Laiklik; dinsel etkinliklerin, devlet ve ekonomik yaşamdan ayrı olarak ele alınmasını, devletin dinsel esaslara ve güce dayanmamasını, gücünü doğrudan doğruya halktan almasını öngören önemli bir kavramdır. Bu anlamda laiklik din düşmanlığı değil, aksine bütün inançların eşit koşullarda yaşamasının sigortasıdır. Dolayısıyla laik bir ülkede devlet, bütün dinler, inançlar ve inançsızlar karşısında tarafsız olmak, bütün yurttaşlara eşit mesafede durmak zorundadır.
Kamusal eğitimin önemli bir parçası olan ve insanı merkeze alan laik eğitim anlayışı tüm insanların eşit, saygıdeğer, öğrenmeye ve gelişmeye açık olduğunu savunur. Laiklik, devlet yönetiminin, eğitimin, hukuk kurallarının ve bir bütün olarak toplumsal yaşamın dini kurallara değil, akla ve bilime dayandırılmasıdır.
Sonsöz
Eğitimi toplumsal bir olgu olarak ele alıp, bu olguyu tanımlayan değişkenlerin bütünsel bir çerçeve içinde analiz edilmesi önemlidir. Eğitim, bir bütün olarak içinde yaşanan toplumsal gerçekliği yansıtır. Soruna bu açıdan bakınca, son yıllarda eğitim sisteminde gözlemlenen köklü dönüşümlerin sadece mevcut iktidarın çeşitli düzeylerde yaptığı müdahalelerin ürünü olmadığı ortadadır.
Dünyanın her yerinde eğitim sistemleri, toplumların temel değerlerinin çocuklara ve gençlere aktarıldığı kurumlardır. Bu haliyle de eğitim sistemi ve okullar, aynı zamanda toplumsal ve kültürel değerlerin yeniden üretim yerleridir. Okulun kültürel üretimdeki özgün yanı, var olan toplumsal farklılıkların sınırlarını yeniden çizerek doğallaştırmasıdır. Diğer taraftan okullar söz konusu farklılıkların sorgulanması ve eleştirisi için de ortam ve olanaklar sağlamaktadır. Bu anlamda Türkiye’nin eğitim sistemi ve okullar, aynı zamanda laik eğitimi ve laik yaşamı savunanlar ile eğitimi ve toplumsal yaşamı dini kural ve referanslara göre biçimlendirmek isteyenlerin sık sık karşı karşıya geldiği mücadele alanlarının başında gelmektedir.

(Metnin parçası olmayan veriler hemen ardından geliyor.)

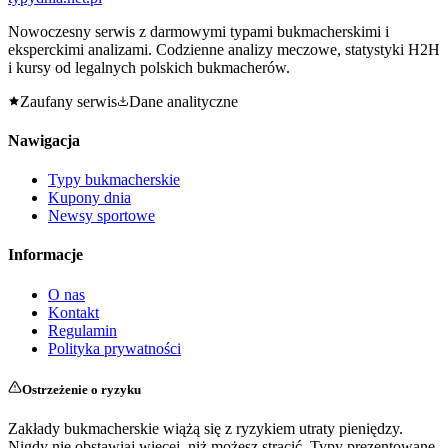
Nowoczesny serwis z darmowymi typami bukmacherskimi i
eksperckimi analizami. Codzienne analizy meczowe, statystyki H2H
i kursy od legalnych polskich bukmacherów.
Zaufany serwis
Dane analityczne
Nawigacja
Typy bukmacherskie
Kupony dnia
Newsy sportowe
Informacje
O nas
Kontakt
Regulamin
Polityka prywatności
Ostrzeżenie o ryzyku
Zakłady bukmacherskie wiążą się z ryzykiem utraty pieniędzy.
Nigdy nie obstawiaj więcej, niż możesz stracić. Typy prezentowane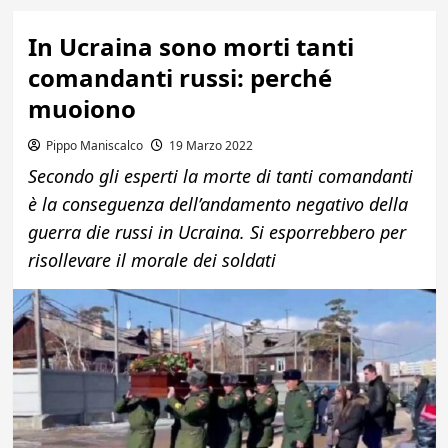
In Ucraina sono morti tanti
comandanti russi: perché
muoiono
Pippo Maniscalco
19 Marzo 2022
Secondo gli esperti la morte di tanti comandanti
è la conseguenza dell’andamento negativo della
guerra die russi in Ucraina. Si esporrebbero per
risollevare il morale dei soldati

Eğitim sisteminde yaşanan dönüşümler, içinde bulunulan ekonomik, toplumsal ve siyasal sistemin gelişim süreçlerinden ayrı ya da bağımsız değildir. Bu nedenle Türkiye gibi ülkelerde laiklik ve laik-bilimsel eğitim mücadelesi, okulda ve toplumda yürütülen başta çocuk hakları olmak üzere temel haklar, eşitlik, özgürlük ve demokrasi mücadelesinden ayrı ele alınamaz.
Eğitim sistemi ve okullar ya tamamen egemen ideolojiye teslim edilecek ya da çocuk ve gençlerin nasıl bir eğitim alması, nasıl bir toplumda yaşaması isteniyorsa, onun için mücadele edilecektir. Sendikamızın varlık nedeni ve Türkiye’deki mücadelesi ‘piyasa ve din merkezli’ eğitime karşı kamusal, demokratik, laik, bilimsel ve anadilinde eğitimi savunma mücadelesidir.